In a recent post by Vivek Wadhwa of TechCrunch, the importance of workforce development practices is discussed. In previous decades, workplaces like those of the IBMs of the world put a lot of time, money and resources into educating and training staff to ensure that employees became strong contributors to the business in many different capacities. When you joined a company, it was not required that you had all of the skills already – it was assumed that through rigorous corporate training, you would acquire the knowledge needed to be successful on the job. Nowadays, workforce development has been put on the back burner. Wadhwa writes, “Gone are the days when a company would train a factory worker to become a computer programmer or offer lifelong employment. It’s all about quarterly revenue and profits now.”
So why are companies neglecting their employee’s development? Wadhwa explains “Large corporations do offer some employee training programs, but managers often discourage their workers from participating in them. Why invest in workers when there is no clear payback? After all, training requires time off, and costs the department money. And bosses fear that once their subordinates gain new skill, they will be more likely to jump ship – to a better-paying competitor.”

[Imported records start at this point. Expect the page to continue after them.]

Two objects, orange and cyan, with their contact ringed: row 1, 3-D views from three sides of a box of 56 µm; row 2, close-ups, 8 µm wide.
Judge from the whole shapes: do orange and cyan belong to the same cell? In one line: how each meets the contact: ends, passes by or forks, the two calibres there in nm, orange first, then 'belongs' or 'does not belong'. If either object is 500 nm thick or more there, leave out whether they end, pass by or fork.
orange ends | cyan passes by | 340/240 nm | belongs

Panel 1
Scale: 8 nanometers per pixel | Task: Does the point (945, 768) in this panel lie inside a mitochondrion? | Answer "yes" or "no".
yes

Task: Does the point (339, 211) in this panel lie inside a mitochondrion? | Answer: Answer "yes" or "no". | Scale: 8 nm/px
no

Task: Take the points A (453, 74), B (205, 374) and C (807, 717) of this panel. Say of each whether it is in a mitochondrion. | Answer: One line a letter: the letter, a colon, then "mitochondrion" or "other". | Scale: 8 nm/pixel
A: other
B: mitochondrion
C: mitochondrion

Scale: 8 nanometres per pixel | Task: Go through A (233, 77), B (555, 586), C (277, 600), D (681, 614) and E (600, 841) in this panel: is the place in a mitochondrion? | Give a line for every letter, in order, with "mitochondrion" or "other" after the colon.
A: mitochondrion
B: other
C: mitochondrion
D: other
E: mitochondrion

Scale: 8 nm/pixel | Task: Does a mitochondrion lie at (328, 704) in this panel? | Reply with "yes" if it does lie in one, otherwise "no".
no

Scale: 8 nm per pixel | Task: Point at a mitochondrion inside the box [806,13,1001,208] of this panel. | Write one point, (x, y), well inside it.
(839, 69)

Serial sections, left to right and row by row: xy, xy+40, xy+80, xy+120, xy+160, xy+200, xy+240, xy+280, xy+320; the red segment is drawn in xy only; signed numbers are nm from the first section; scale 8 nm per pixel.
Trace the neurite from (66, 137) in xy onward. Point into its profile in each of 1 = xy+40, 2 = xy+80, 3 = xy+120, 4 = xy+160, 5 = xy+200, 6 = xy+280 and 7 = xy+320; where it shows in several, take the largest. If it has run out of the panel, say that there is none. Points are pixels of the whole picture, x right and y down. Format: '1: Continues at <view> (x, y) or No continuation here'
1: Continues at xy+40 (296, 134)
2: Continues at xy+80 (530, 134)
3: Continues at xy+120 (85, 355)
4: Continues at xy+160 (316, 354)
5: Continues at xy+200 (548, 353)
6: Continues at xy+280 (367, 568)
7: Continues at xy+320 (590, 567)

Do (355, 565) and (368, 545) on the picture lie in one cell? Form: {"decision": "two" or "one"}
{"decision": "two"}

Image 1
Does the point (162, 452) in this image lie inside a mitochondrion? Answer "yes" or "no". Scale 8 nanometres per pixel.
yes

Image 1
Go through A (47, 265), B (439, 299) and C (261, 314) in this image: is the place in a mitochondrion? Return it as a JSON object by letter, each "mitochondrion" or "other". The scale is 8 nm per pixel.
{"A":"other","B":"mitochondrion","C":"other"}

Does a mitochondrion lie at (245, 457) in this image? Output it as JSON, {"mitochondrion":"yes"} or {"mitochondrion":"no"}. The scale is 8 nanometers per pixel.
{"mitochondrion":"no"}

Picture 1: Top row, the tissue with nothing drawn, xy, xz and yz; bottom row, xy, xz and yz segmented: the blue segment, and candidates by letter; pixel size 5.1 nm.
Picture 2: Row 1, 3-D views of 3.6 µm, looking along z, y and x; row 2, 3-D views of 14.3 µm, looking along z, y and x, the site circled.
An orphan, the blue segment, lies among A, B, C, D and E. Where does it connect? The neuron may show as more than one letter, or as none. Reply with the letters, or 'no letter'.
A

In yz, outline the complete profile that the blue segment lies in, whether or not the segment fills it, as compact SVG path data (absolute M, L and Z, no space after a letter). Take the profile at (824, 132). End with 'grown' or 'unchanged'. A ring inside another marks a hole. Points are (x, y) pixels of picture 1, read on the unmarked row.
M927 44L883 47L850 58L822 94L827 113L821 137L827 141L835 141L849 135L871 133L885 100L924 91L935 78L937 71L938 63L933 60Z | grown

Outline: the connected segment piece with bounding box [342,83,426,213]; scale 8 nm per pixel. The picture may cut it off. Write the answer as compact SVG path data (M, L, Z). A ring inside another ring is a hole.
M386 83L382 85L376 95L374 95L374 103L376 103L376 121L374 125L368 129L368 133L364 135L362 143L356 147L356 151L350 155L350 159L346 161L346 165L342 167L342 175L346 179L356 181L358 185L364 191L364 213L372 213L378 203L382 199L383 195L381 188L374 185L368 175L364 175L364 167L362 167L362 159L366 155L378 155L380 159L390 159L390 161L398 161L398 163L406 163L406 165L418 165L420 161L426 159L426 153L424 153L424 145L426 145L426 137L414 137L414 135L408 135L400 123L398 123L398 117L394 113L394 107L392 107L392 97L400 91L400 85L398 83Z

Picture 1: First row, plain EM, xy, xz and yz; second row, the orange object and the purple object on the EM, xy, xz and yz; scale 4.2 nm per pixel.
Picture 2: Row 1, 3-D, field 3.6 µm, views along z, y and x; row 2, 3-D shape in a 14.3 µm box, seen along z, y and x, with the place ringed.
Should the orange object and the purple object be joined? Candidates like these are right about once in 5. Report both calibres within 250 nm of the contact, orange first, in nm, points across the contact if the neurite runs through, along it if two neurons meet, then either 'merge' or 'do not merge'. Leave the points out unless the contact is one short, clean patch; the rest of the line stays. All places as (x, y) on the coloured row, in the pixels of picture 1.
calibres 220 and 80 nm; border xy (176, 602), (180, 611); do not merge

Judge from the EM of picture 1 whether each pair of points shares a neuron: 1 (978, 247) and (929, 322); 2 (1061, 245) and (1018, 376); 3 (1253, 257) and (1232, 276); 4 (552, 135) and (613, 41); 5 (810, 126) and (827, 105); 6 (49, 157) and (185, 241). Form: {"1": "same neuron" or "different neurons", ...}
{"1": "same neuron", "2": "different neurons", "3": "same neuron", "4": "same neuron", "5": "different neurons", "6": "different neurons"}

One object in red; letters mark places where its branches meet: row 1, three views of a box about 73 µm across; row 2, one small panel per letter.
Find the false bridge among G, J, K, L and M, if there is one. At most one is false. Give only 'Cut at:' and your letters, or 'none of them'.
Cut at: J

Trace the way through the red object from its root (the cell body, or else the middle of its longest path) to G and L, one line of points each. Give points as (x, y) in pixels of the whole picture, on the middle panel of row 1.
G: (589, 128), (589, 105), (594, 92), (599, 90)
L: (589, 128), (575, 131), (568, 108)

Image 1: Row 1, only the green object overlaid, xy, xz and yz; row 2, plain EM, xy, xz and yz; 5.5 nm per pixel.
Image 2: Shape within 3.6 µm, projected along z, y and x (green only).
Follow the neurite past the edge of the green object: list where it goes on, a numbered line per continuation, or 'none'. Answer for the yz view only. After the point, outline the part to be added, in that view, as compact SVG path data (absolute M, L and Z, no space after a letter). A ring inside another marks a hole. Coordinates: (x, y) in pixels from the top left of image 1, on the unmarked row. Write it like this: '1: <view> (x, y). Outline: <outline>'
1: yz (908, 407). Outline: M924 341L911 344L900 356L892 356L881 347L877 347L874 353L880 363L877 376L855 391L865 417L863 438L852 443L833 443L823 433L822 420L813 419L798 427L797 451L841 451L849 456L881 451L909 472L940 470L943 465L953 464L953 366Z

Contrary to all of these beliefs, recent studies of India’s workforce proves that “workforce education actually increases productivity, decreases turnover and leads to greater corporate growth.” Wadhwa and his fellow researchers released a study called, “How the Disciple became the Guru,” and I recommend checking it out. The study examines 24 of India’s largest companies and how they execute their development practices. Some of the key components of the study pertain to the areas of recruitment, new employee training, continuous training, managerial development and performance management/appraisal.
At OpenView, a Boston Venture Capital firm, Managing Partner Scott Maxwell, is very supportive of our firm members pursuing and partaking in professional development exercises. Firm members are invited to attend all of the quarterly forums that we hold for our expansion stage portfolio companies, regardless of their role within our business. Recent forums have included Market Segmentation, Content Marketing and Strategy, Capability Maturity Model for Finance, etc. Educating our portfolio companies (forums are one vehicle for this) is something that we put a huge emphasis on; success does not only come with the growth capital investment that we offer. OpenView Labs, the strategic consulting arm of the VC, has a “Lunch and Learn” every Wednesday in which we have a guest speaker (internal and/or external) come into our office and educate us on a variety of topics that are applicable to our business.
Overall, OpenView is a very intellectual atmosphere, and our management teams recognize that to make the best investments, and to offer the most effective operational support to those companies that we do invest in, we need to have a staff filled with the most competent and educated people possible. Learning doesn’t end after college – it must continue in the workplace!